**EXERCISE PASSAGE**
□ □ □ □
Figure 3 shows how rapidly $\gamma$ approaches the CVMC limit. Even modest $r$ (e.g. $r = 10$) recovers $90\%$ of the maximum variance reduction. Because $f_\kappa$ is cheap, large $r$ is usually affordable.

Figure 3: ACV variance reduction factor $1 - \frac{r-1}{r}\rho^2$ as a function of the LF-to-HF sample ratio $r$, for three values of model correlation $\rho$. Dashed horizontal lines show the CVMC limit $1 - \rho^2$ each curve approaches as $r \to \infty$.

Key Takeaways

CVMC requires $\mu_\kappa$ to be known exactly; in practice it is not, which motivates ACV
Estimating $\mu_\kappa$ from the same HF samples gives zero correction; a separate LF sample set is needed
The ACV estimator uses $\mathcal{Z}_N$ (shared) and $\mathcal{Z}_{rN} \supset \mathcal{Z}_N$ (LF only); it is unbiased for any $r > 1$
Variance reduction is $1 - \frac{r-1}{r}\rho^2$, interpolating between no reduction ($r \to 1$) and full CVMC reduction ($r \to \infty$)
□ □ □ □
**EXERCISE DIRECTIONS**
Decide whether each statement agrees with the passage on the ACV estimator. Answer yes or no, and quote the words of the passage that settle it.
1. A sample ratio as small as r = 10 recovers 90% of the maximum variance reduction.
2. Estimating μ_κ from the same HF samples gives the full correction.
3. The ACV estimator is unbiased only as r grows very large.
The entries after this text have no role in the exercise.
□ □ □ □
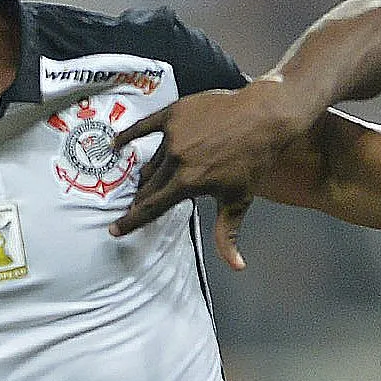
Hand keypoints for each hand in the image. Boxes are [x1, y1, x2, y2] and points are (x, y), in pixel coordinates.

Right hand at [108, 81, 313, 269]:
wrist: (265, 118)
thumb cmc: (254, 161)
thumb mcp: (239, 200)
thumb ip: (227, 234)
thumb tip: (237, 267)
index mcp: (189, 183)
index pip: (152, 207)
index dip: (132, 221)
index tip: (115, 230)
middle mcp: (177, 159)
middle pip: (148, 186)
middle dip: (142, 199)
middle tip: (138, 205)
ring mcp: (174, 134)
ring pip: (151, 161)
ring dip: (150, 173)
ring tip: (150, 178)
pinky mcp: (174, 114)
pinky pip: (144, 126)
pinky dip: (129, 135)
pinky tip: (116, 144)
□ □ □ □
**EXERCISE OUTPUT**
1. Yes: "Even modest $r$ (e.g. $r = 10$) recovers $90\%$ of the maximum variance reduction."
2. No: "Estimating $\mu_\kappa$ from the same HF samples gives zero correction"
3. No: "it is unbiased for any $r > 1$"